### About this task
Nothing should differ between your output and the entries below.

### Provided records
+===+

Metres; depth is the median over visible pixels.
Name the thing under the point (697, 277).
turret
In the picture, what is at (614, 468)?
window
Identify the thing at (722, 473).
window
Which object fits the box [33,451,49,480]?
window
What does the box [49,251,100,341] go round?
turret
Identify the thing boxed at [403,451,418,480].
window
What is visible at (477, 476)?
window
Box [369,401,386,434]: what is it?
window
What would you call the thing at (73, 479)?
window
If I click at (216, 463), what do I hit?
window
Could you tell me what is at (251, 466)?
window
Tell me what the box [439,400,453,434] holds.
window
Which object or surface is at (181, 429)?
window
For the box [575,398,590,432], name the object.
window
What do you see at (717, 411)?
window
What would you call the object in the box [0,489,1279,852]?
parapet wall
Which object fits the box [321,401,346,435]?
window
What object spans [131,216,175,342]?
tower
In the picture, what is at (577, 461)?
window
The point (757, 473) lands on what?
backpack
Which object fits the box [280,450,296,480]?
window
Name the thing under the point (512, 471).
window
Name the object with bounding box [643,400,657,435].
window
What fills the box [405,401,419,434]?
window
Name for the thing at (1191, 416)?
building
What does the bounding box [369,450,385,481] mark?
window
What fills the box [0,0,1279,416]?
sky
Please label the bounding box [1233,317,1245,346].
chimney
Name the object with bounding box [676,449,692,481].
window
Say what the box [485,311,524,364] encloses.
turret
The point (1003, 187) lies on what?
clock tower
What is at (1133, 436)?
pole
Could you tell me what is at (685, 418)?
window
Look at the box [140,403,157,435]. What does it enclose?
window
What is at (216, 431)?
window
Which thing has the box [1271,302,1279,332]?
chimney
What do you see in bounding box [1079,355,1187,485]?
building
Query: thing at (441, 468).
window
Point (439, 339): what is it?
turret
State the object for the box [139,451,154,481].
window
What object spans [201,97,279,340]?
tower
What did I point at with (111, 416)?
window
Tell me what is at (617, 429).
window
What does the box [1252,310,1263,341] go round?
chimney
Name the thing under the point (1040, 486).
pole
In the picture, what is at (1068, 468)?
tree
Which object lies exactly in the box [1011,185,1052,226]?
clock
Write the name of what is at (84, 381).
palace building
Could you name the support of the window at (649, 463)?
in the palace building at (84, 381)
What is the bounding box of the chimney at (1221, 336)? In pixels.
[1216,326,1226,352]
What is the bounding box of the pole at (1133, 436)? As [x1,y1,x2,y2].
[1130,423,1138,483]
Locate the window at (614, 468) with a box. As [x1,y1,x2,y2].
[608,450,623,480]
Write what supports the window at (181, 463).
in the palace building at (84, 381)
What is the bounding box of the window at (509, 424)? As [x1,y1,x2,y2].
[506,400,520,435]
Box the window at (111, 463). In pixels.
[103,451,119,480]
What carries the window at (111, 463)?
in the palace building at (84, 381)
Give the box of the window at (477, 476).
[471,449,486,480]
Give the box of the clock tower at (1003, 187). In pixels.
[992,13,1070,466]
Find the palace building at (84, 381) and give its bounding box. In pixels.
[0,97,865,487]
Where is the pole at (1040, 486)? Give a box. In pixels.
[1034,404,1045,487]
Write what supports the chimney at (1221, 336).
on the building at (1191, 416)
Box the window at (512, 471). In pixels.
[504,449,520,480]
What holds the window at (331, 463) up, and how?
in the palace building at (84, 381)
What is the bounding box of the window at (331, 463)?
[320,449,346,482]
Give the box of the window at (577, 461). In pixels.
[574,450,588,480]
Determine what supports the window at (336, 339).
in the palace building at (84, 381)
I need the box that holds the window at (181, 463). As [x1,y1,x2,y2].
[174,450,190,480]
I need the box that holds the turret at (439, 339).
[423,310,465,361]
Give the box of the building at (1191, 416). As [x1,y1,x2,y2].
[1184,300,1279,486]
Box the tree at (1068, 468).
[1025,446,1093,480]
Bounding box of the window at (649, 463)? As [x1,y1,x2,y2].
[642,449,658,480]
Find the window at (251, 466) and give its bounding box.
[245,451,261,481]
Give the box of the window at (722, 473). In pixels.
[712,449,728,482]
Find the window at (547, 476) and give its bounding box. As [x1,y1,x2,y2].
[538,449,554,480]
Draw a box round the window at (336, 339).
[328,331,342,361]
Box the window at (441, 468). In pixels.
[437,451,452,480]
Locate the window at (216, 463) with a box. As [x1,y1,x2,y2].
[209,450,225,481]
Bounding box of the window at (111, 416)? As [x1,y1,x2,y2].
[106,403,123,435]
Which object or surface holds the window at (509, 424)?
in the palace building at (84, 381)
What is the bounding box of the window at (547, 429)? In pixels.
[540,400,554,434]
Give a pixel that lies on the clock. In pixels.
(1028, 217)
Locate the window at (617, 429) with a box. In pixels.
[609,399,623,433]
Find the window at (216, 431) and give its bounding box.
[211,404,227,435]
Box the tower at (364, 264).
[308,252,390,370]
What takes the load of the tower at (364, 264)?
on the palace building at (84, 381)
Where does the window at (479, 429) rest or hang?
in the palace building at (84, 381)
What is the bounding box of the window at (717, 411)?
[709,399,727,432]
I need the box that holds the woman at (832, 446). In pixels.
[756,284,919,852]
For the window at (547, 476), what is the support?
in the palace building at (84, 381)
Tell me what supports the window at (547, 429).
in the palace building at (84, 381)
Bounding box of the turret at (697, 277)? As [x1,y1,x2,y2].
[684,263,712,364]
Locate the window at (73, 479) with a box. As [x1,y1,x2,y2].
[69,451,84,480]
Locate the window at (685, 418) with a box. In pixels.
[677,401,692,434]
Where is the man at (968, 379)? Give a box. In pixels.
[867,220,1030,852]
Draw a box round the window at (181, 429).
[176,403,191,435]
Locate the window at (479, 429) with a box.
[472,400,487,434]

+===+

### Written solution
Metres; depth is the median over visible pixels.
Name the thing under the point (697, 277).
turret
In the picture, what is at (614, 468)?
window
Identify the thing at (722, 473).
window
Which object fits the box [33,451,49,480]?
window
What does the box [49,251,100,341] go round?
turret
Identify the thing boxed at [403,451,418,480].
window
What is visible at (477, 476)?
window
Box [369,401,386,434]: what is it?
window
What would you call the thing at (73, 479)?
window
If I click at (216, 463), what do I hit?
window
Could you tell me what is at (251, 466)?
window
Tell me what the box [439,400,453,434] holds.
window
Which object or surface is at (181, 429)?
window
For the box [575,398,590,432], name the object.
window
What do you see at (717, 411)?
window
What would you call the object in the box [0,489,1279,852]?
parapet wall
Which object fits the box [321,401,346,435]?
window
What object spans [131,216,175,342]?
tower
In the picture, what is at (577, 461)?
window
The point (757, 473) lands on what?
backpack
Which object fits the box [280,450,296,480]?
window
Name the thing under the point (512, 471).
window
Name the object with bounding box [643,400,657,435].
window
What fills the box [405,401,419,434]?
window
Name for the thing at (1191, 416)?
building
What does the bounding box [369,450,385,481] mark?
window
What fills the box [0,0,1279,416]?
sky
Please label the bounding box [1233,317,1245,346].
chimney
Name the object with bounding box [676,449,692,481].
window
Say what the box [485,311,524,364] encloses.
turret
The point (1003, 187) lies on what?
clock tower
What is at (1133, 436)?
pole
Could you tell me what is at (685, 418)?
window
Look at the box [140,403,157,435]. What does it enclose?
window
What is at (216, 431)?
window
Which thing has the box [1271,302,1279,332]?
chimney
What do you see in bounding box [1079,355,1187,485]?
building
Query: thing at (441, 468).
window
Point (439, 339): what is it?
turret
State the object for the box [139,451,154,481].
window
What object spans [201,97,279,340]?
tower
What did I point at with (111, 416)?
window
Tell me what is at (617, 429).
window
What does the box [1252,310,1263,341] go round?
chimney
Name the thing under the point (1040, 486).
pole
In the picture, what is at (1068, 468)?
tree
Which object lies exactly in the box [1011,185,1052,226]?
clock
Write the name of what is at (84, 381).
palace building
Could you name the support of the window at (649, 463)?
in the palace building at (84, 381)
What is the bounding box of the chimney at (1221, 336)? In pixels.
[1216,326,1226,352]
What is the bounding box of the pole at (1133, 436)? As [x1,y1,x2,y2].
[1130,423,1138,483]
Locate the window at (614, 468) with a box. As [x1,y1,x2,y2].
[608,450,623,480]
Write what supports the window at (181, 463).
in the palace building at (84, 381)
What is the bounding box of the window at (509, 424)? As [x1,y1,x2,y2].
[506,400,520,435]
Box the window at (111, 463). In pixels.
[103,451,119,480]
What carries the window at (111, 463)?
in the palace building at (84, 381)
Give the box of the window at (477, 476).
[471,449,486,480]
Give the box of the clock tower at (1003, 187). In pixels.
[992,13,1070,466]
Find the palace building at (84, 381) and give its bounding box. In pixels.
[0,97,865,487]
Where is the pole at (1040, 486)? Give a box. In pixels.
[1034,404,1045,487]
Write what supports the chimney at (1221, 336).
on the building at (1191, 416)
Box the window at (512, 471). In pixels.
[504,449,520,480]
What holds the window at (331, 463) up, and how?
in the palace building at (84, 381)
What is the bounding box of the window at (331, 463)?
[320,449,346,482]
Give the box of the window at (577, 461). In pixels.
[574,450,588,480]
Determine what supports the window at (336, 339).
in the palace building at (84, 381)
I need the box that holds the window at (181, 463). As [x1,y1,x2,y2].
[174,450,190,480]
I need the box that holds the turret at (439, 339).
[423,310,465,361]
Give the box of the building at (1191, 416). As [x1,y1,x2,y2].
[1184,300,1279,486]
Box the tree at (1068, 468).
[1025,446,1093,480]
Bounding box of the window at (649, 463)? As [x1,y1,x2,y2].
[642,449,658,480]
Find the window at (251, 466) and give its bounding box.
[245,451,261,481]
Give the box of the window at (722, 473). In pixels.
[712,449,728,482]
Find the window at (547, 476) and give its bounding box. As [x1,y1,x2,y2].
[538,449,554,480]
Draw a box round the window at (336, 339).
[328,331,342,361]
Box the window at (441, 468). In pixels.
[437,451,452,480]
Locate the window at (216, 463) with a box. As [x1,y1,x2,y2].
[209,450,225,481]
Bounding box of the window at (111, 416)? As [x1,y1,x2,y2].
[106,403,123,435]
Which object or surface holds the window at (509, 424)?
in the palace building at (84, 381)
What is the bounding box of the window at (547, 429)? In pixels.
[540,400,554,434]
Give a pixel that lies on the clock. In pixels.
(1028, 217)
Locate the window at (617, 429) with a box. In pixels.
[609,399,623,433]
Find the window at (216, 431) and give its bounding box.
[211,404,227,435]
Box the tower at (364, 264).
[308,252,390,370]
What takes the load of the tower at (364, 264)?
on the palace building at (84, 381)
Where does the window at (479, 429) rest or hang?
in the palace building at (84, 381)
What is the bounding box of the window at (717, 411)?
[709,399,727,432]
I need the box that holds the woman at (832, 446). In pixels.
[756,284,919,852]
For the window at (547, 476), what is the support?
in the palace building at (84, 381)
Tell me what supports the window at (547, 429).
in the palace building at (84, 381)
Bounding box of the turret at (697, 277)? As [x1,y1,x2,y2].
[684,263,712,364]
Locate the window at (73, 479) with a box. As [x1,y1,x2,y2].
[69,451,84,480]
Locate the window at (685, 418) with a box. In pixels.
[677,401,692,434]
Where is the man at (968, 379)? Give a box. In pixels.
[867,220,1030,852]
Draw a box round the window at (181, 429).
[176,403,191,435]
Locate the window at (479, 429) with a box.
[472,400,487,434]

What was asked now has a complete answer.